Deploy Kioku on RunPod with a two-pod architecture: always-on CPU stateful pod + ephemeral GPU bot pods.
Architecture
┌──────────────────────────────────────────────────────┐
│ kioku-stateful pod (CPU, always-on) │
│ supervisord │
│ ├── postgres ├── qdrant ├── redis │
│ ├── ollama ├── minio ├── hivemind │
│ ├── vexa api-gateway ├── vexa-meeting-api │
│ ├── vexa-admin-api ├── vexa-agent-api │
│ ├── vexa-mcp ├── vexa-tts-service │
│ └── runtime-api (ORCHESTRATOR_BACKEND=runpod) │
│ Exposed: 22, 6379, 8080, 9100, 8056 │
└────────────┬──────────────────────────────────────────┘
│ RunPod REST API (create/stop pod)
▼
┌──────────────────────────────────┐
│ kioku-stateless pod (GPU) │
│ ├── Whisper transcription (GPU) │
│ └── Vexa bot (Playwright) │
│ Lives ~1 meeting, then exits │
└──────────────────────────────────┘
Images
| Image | Registry | Pod Type |
|---|
kyomoto/kioku-stateful:latest | Docker Hub | CPU, always-on |
kyomoto/kioku-stateless:latest | Docker Hub | GPU, ephemeral |
Images are built automatically by GitHub Actions on push to master.
Deploy
cd deployment/runpod
cp .env.example .env
# Fill in RUNPOD_API_KEY, secrets, domain
$EDITOR .env
./deploy.sh
The script creates a CPU pod with all stateful services via runpodctl pod create --compute-type cpu.
Security
- Redis — AUTH password required (
REDIS_PASSWORD), port 6379 exposed publicly
- Postgres — NOT exposed publicly (internal only)

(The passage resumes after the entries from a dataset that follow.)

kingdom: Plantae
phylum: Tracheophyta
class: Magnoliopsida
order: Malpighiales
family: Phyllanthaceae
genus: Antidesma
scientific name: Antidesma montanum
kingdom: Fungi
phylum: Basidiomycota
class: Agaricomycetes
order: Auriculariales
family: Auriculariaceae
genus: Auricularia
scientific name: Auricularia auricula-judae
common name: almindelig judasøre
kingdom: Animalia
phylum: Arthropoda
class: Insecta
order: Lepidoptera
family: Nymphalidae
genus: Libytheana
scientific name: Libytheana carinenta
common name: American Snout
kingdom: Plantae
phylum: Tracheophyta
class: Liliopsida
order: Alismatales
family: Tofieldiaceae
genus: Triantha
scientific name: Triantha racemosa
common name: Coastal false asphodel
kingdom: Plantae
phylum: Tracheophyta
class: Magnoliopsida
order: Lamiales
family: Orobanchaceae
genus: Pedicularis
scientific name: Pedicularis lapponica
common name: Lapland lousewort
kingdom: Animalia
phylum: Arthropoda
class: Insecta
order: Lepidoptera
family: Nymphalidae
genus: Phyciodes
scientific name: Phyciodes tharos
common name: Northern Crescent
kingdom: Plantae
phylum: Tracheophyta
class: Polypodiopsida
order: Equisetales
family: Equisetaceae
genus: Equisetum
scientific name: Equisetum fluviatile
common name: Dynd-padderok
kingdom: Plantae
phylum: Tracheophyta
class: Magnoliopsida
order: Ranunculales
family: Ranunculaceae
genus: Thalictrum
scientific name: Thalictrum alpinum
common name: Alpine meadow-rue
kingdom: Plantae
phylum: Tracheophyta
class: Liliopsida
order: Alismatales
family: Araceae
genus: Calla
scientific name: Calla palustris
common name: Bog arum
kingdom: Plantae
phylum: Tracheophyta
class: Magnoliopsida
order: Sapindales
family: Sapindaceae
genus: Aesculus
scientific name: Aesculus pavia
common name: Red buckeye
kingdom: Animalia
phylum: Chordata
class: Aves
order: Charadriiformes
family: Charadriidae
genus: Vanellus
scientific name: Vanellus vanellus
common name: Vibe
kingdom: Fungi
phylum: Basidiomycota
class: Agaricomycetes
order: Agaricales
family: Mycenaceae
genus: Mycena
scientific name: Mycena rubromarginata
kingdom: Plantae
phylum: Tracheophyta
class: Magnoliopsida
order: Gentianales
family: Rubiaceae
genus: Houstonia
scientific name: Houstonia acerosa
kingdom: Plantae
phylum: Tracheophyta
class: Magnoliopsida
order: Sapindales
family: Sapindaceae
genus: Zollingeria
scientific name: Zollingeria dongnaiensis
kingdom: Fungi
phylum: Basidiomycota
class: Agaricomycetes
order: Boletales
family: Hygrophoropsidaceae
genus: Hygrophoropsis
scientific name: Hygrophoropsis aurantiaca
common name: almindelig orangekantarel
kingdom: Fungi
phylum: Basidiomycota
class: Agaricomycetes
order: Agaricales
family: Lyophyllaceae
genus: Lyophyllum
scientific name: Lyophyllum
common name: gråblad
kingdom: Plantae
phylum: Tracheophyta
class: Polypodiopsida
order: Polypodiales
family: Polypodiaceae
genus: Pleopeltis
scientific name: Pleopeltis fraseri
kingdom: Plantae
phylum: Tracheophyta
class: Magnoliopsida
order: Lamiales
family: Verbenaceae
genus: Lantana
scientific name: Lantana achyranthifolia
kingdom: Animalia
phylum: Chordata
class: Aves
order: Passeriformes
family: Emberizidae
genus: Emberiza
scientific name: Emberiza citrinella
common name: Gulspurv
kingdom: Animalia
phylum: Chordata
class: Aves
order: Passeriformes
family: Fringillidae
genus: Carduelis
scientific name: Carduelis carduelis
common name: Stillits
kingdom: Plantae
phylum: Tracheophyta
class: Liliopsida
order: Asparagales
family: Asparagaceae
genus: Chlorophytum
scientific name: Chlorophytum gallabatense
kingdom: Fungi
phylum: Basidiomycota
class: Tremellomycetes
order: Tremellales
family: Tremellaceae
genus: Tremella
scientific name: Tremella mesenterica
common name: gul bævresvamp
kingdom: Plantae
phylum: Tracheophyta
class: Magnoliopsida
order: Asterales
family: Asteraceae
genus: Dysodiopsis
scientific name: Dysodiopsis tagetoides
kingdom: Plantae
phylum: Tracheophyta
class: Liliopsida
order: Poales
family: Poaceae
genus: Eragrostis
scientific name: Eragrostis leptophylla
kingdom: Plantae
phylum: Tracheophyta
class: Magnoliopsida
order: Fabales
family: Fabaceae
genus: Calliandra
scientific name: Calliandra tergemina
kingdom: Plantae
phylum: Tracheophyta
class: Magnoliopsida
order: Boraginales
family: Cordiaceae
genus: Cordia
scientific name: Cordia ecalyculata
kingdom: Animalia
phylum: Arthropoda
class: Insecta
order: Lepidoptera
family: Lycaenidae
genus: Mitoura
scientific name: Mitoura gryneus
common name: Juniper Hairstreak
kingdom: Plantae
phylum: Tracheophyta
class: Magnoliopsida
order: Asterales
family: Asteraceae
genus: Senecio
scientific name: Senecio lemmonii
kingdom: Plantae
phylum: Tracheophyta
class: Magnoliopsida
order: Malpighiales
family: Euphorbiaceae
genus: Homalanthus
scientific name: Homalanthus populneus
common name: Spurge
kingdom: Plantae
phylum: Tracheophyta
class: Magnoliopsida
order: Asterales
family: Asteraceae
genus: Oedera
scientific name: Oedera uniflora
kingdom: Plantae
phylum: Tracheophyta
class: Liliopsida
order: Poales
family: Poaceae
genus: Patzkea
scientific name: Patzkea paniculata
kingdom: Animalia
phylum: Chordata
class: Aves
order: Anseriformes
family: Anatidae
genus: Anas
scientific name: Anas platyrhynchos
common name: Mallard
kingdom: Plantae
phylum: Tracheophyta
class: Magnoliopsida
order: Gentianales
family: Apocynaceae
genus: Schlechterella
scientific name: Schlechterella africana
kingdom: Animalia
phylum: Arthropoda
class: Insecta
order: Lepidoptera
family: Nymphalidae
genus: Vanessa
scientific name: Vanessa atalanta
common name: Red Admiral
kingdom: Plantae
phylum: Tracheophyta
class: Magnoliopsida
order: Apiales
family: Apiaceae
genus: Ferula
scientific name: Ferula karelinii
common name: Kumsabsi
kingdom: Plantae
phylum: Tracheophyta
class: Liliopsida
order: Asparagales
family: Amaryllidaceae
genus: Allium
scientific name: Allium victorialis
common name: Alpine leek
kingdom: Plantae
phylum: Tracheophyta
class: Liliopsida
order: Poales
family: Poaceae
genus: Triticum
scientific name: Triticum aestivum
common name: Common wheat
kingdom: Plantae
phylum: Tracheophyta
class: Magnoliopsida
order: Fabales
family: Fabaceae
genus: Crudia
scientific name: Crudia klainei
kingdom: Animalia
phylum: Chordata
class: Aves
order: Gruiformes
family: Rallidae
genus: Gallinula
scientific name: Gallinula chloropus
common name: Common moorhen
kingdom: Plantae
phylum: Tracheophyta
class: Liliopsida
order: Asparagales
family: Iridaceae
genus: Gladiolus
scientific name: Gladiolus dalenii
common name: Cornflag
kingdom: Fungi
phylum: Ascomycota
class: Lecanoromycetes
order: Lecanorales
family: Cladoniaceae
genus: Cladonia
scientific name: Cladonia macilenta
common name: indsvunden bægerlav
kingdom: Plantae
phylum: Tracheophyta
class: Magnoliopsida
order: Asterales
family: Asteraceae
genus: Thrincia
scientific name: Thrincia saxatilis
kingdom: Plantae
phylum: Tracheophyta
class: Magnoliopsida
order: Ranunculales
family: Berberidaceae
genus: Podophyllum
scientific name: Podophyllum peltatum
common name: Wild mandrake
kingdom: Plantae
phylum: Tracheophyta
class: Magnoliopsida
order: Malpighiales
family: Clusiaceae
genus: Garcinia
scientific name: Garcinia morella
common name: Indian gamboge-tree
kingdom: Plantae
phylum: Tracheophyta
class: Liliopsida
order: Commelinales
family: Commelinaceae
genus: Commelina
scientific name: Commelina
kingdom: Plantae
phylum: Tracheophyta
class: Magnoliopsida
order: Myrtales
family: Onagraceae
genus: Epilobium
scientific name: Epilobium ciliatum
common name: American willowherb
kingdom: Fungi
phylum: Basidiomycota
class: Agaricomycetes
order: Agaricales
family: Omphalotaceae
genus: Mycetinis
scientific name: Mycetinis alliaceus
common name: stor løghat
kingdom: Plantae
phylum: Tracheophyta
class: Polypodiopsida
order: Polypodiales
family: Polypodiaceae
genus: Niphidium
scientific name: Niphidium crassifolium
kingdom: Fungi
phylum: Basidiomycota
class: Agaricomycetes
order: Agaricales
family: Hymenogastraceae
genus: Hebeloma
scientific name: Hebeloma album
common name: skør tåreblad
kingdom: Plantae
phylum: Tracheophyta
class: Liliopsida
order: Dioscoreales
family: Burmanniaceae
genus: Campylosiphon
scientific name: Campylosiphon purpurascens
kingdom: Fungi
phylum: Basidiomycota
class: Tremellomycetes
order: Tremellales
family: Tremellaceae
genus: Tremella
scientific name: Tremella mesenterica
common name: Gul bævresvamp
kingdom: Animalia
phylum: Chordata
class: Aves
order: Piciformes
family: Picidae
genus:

- MinIO/Qdrant — NOT exposed publicly (internal only)
- meeting-api — Uses
INTERNAL_API_SECRET for internal callbacks
- Cloudflared — Optional, tunnels public traffic to hivemind/vexa-gateway
Cost
| Resource | Rate | Monthly (24/7) |
|---|
| Stateful CPU pod | ~$0.10-0.20/hr | ~$72-144 |
| Bot GPU pod (per meeting) | ~$0.27-0.46/hr | per-meeting |
| Container disk (20GB) | $0.10/GB/mo | ~$2 |
Bot pods only cost money while a meeting is in progress. A 1-hour meeting costs ~$0.27-0.46 in GPU compute.
Bot Pod Lifecycle
- Spawn:
POST /vexa/bots → runtime-api calls RunPod REST API → GPU pod created
- Boot: Pod pulls image (~30-60s), starts Whisper + bot
- Meeting: Bot joins Google Meet/Zoom/Teams, transcribes
- Exit: Bot exits → reaper detects (15s poll) → pod deleted
Bot pod startup latency is ~30-60s vs ~2s for Docker Compose. Plan accordingly for time-sensitive meetings.